### [Task inputs]
┄┄┄┄┄┄
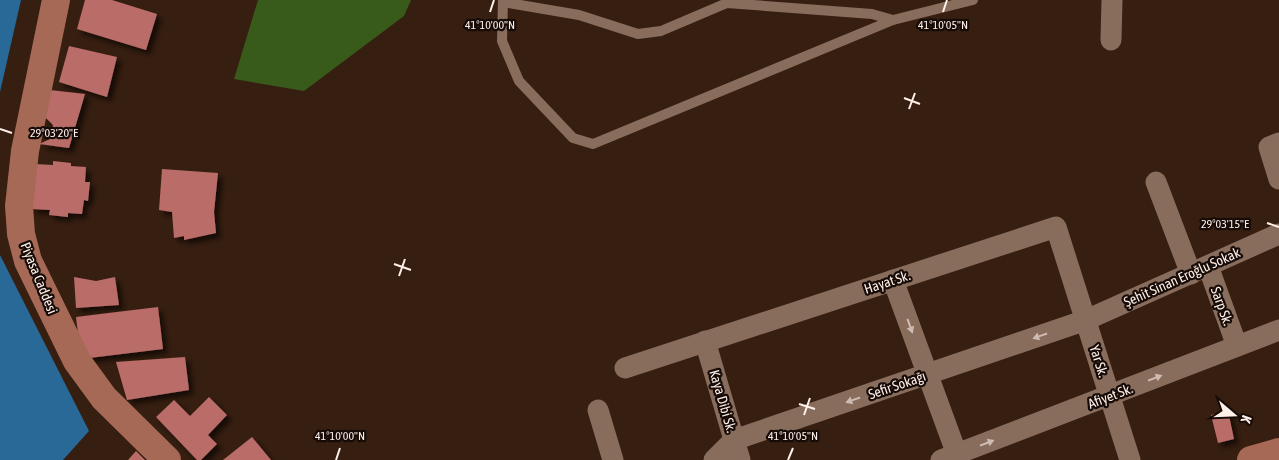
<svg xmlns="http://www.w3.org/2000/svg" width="1279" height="460" viewBox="0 0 1279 460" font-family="'Asap Condensed',sans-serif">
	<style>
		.forest { fill: #385b1c }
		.water { fill: #286998 }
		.building { fill: #ba6c69; filter: url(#shadow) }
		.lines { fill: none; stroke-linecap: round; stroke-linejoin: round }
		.service { stroke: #886c5c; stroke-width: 10 }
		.minor { stroke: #886c5c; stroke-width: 21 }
		.primary { stroke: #a56955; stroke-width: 28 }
		.oneway { fill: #cfbbb1 }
		.ticks { fill: none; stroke: #fef0e9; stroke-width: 2 }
		.labels { text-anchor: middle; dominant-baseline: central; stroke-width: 4.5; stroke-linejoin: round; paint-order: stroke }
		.street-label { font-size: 14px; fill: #fef0e9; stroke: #160b06 }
		.ticks-label { font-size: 12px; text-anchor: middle; fill: #fef0e9; stroke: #160b06; stroke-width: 4.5; stroke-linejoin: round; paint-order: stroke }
	</style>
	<defs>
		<filter id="shadow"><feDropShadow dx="4.5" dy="4.5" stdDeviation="2.5" flood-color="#0009"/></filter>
	</defs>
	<rect width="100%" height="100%" fill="#361e10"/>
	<path class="forest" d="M258,0H411L404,16L304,91L234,79Z"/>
	<g class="water">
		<path d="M0,0H21L0,92Z"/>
		<path d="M0,255L89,431L63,460H0Z"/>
	</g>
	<g class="building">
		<path d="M85,0H112L157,14L146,50L77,29Z"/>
		<path d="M69,46L117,57L107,97L59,82Z"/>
		<path d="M50,90L85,94L69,148L39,144L50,139L53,125L43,115Z"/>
		<path d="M53,161L71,163V166L86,167L85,182H90L88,201L84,200L82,214L68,213V217L49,215L50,210L32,209L35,164L53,165Z"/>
		<path d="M162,169L218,173L214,212L216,233L184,240V236L174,238L172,212L159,210Z"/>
		<path d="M74,277L96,281L115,277L119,305L76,308Z"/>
		<path d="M158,307L163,349L81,359L76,317Z"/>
		<path d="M185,357L189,390L127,400L116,362Z"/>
		<path d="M209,397L227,415L208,435L217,444L201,460H197L156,417L174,400L190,416Z"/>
		<path d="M1228,411L1234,439L1218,443L1211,415Z"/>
		<path d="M252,437L271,460H223Z"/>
		<path d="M136,451L145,460H128Z"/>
	</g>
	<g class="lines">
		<g class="service">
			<path d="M503,0L502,41L519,81L573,138L593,144L893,20L973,0"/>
			<path d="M503,2L579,15L638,34L661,31L727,3L872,14L893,20"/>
		</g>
		<g class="minor">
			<path d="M1111,40L1112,0"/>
			<path d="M1279,143L1269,147L1279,179"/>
			<path d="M1156,182L1191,274"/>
			<path d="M1208,266L1237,346"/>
			<path d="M893,280L959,460"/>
			<path d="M705,341L740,460"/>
			<path d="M625,368L1056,227L1130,460"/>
			<path d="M598,410L613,460"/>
			<path d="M714,460L734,440L1086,320L1279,234"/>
			<path d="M941,460L1279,330"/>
		</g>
		<g class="primary">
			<path d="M56,0L25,151L19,206L21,234L28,261L77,361L104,398L167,460"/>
			<path d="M1251,460L1279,452"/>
		</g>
	</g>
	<defs><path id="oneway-solid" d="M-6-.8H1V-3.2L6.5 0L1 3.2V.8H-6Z" transform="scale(1.25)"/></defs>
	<g class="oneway">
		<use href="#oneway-solid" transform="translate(910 326) rotate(70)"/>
		<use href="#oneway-solid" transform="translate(1040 336) rotate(161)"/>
		<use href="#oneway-solid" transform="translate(1155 378) rotate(-21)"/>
		<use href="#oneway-solid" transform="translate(853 400) rotate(161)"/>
		<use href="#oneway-solid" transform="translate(987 443) rotate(-21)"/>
	</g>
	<path class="ticks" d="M490,12L494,0M943,12L947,0M904,98L920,104M909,109L915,93M0,129L12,133M1267,223L1279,227M394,264L411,270M399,276L405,259M799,404L815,409M804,415L810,398M336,460L340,448M788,460L793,448"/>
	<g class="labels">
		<g class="street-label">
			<text transform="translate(1182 277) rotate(-24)">Şehit Sinan Eroğlu Sokak</text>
			<text transform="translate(39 278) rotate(68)">Piyasa Caddesi</text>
			<text transform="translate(887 282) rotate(-18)">Hayat Sk.</text>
			<text transform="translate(1222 306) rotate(70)">Sarp Sk.</text>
			<text transform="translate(1099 361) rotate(72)">Yar Sk.</text>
			<text transform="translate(897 385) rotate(-19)">Sefir Sokağı</text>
			<text transform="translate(1110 396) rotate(-21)">Afiyet Sk.</text>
			<text transform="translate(723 401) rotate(74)">Kaya Dibi Sk.</text>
		</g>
	</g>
	<g class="ticks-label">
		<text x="490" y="29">41°10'00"N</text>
		<text x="943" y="29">41°10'05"N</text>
		<text x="54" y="137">29°03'20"E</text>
		<text x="1225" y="228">29°03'15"E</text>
		<text x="340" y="440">41°10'00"N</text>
		<text x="793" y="440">41°10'05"N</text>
	</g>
	<g transform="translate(1234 415) rotate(109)" stroke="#160b06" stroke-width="4" paint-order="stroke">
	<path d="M0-4L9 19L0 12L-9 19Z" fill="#fef0e9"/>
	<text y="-8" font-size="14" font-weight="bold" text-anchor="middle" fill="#fef0e9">K</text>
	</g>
</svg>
┄┄┄┄┄┄
Go over the data above and copy every line that has the word "lines" in it.

### [Answer to this problem]
		.lines { fill: none; stroke-linecap: round; stroke-linejoin: round }
	<g class="lines">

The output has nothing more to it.